- **MATERIAL SUPPLIED**
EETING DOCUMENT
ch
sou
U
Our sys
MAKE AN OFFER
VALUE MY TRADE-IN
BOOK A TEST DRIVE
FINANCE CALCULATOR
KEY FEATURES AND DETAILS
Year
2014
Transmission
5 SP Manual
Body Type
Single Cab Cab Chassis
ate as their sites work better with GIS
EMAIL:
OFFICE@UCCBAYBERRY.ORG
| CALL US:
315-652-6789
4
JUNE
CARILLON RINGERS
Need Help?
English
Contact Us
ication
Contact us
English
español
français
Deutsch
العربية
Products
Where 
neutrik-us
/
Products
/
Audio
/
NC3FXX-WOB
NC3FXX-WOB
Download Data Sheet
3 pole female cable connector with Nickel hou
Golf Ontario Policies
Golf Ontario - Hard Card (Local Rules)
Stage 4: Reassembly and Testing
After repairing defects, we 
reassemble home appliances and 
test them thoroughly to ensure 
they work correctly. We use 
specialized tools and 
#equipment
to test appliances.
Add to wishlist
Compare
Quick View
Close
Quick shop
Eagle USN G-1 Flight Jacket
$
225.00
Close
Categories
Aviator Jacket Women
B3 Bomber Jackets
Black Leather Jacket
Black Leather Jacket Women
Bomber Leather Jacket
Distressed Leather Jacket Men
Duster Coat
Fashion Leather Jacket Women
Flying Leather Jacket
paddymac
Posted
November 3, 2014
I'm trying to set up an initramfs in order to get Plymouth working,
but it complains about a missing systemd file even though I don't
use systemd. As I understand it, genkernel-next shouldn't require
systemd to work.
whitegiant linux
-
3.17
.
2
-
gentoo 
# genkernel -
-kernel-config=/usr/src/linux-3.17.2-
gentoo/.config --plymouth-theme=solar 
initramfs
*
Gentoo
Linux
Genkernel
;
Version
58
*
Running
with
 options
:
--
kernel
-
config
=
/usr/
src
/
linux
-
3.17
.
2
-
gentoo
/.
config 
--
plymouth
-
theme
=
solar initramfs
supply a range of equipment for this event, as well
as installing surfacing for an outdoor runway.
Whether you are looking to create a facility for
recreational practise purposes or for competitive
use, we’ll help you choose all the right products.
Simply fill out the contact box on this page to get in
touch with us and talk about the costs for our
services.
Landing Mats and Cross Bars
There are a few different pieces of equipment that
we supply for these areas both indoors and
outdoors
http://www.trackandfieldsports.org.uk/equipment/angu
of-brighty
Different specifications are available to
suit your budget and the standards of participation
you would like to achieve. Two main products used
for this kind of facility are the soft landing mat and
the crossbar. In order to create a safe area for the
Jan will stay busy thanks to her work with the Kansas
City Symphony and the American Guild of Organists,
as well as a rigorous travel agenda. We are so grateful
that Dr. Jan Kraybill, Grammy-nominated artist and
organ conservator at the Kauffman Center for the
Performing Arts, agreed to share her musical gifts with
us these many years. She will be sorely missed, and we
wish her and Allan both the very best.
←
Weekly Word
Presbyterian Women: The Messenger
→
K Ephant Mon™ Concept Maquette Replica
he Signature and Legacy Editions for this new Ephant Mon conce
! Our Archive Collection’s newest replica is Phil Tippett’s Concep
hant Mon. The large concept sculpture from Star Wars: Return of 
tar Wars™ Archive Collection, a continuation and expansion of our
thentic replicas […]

- **EXERCISE REQUIREMENTS**
Would you please give all of the entries above once more, exactly as they are?

- **ANSWER SPACE**
EETING DOCUMENT
ch
sou
U
Our sys
MAKE AN OFFER
VALUE MY TRADE-IN
BOOK A TEST DRIVE
FINANCE CALCULATOR
KEY FEATURES AND DETAILS
Year
2014
Transmission
5 SP Manual
Body Type
Single Cab Cab Chassis
ate as their sites work better with GIS
EMAIL:
OFFICE@UCCBAYBERRY.ORG
| CALL US:
315-652-6789
4
JUNE
CARILLON RINGERS
Need Help?
English
Contact Us
ication
Contact us
English
español
français
Deutsch
العربية
Products
Where 
neutrik-us
/
Products
/
Audio
/
NC3FXX-WOB
NC3FXX-WOB
Download Data Sheet
3 pole female cable connector with Nickel hou
Golf Ontario Policies
Golf Ontario - Hard Card (Local Rules)
Stage 4: Reassembly and Testing
After repairing defects, we 
reassemble home appliances and 
test them thoroughly to ensure 
they work correctly. We use 
specialized tools and 
#equipment
to test appliances.
Add to wishlist
Compare
Quick View
Close
Quick shop
Eagle USN G-1 Flight Jacket
$
225.00
Close
Categories
Aviator Jacket Women
B3 Bomber Jackets
Black Leather Jacket
Black Leather Jacket Women
Bomber Leather Jacket
Distressed Leather Jacket Men
Duster Coat
Fashion Leather Jacket Women
Flying Leather Jacket
paddymac
Posted
November 3, 2014
I'm trying to set up an initramfs in order to get Plymouth working,
but it complains about a missing systemd file even though I don't
use systemd. As I understand it, genkernel-next shouldn't require
systemd to work.
whitegiant linux
-
3.17
.
2
-
gentoo 
# genkernel -
-kernel-config=/usr/src/linux-3.17.2-
gentoo/.config --plymouth-theme=solar 
initramfs
*
Gentoo
Linux
Genkernel
;
Version
58
*
Running
with
 options
:
--
kernel
-
config
=
/usr/
src
/
linux
-
3.17
.
2
-
gentoo
/.
config 
--
plymouth
-
theme
=
solar initramfs
supply a range of equipment for this event, as well
as installing surfacing for an outdoor runway.
Whether you are looking to create a facility for
recreational practise purposes or for competitive
use, we’ll help you choose all the right products.
Simply fill out the contact box on this page to get in
touch with us and talk about the costs for our
services.
Landing Mats and Cross Bars
There are a few different pieces of equipment that
we supply for these areas both indoors and
outdoors
http://www.trackandfieldsports.org.uk/equipment/angu
of-brighty
Different specifications are available to
suit your budget and the standards of participation
you would like to achieve. Two main products used
for this kind of facility are the soft landing mat and
the crossbar. In order to create a safe area for the
Jan will stay busy thanks to her work with the Kansas
City Symphony and the American Guild of Organists,
as well as a rigorous travel agenda. We are so grateful
that Dr. Jan Kraybill, Grammy-nominated artist and
organ conservator at the Kauffman Center for the
Performing Arts, agreed to share her musical gifts with
us these many years. She will be sorely missed, and we
wish her and Allan both the very best.
←
Weekly Word
Presbyterian Women: The Messenger
→
K Ephant Mon™ Concept Maquette Replica
he Signature and Legacy Editions for this new Ephant Mon conce
! Our Archive Collection’s newest replica is Phil Tippett’s Concep
hant Mon. The large concept sculpture from Star Wars: Return of 
tar Wars™ Archive Collection, a continuation and expansion of our
thentic replicas […]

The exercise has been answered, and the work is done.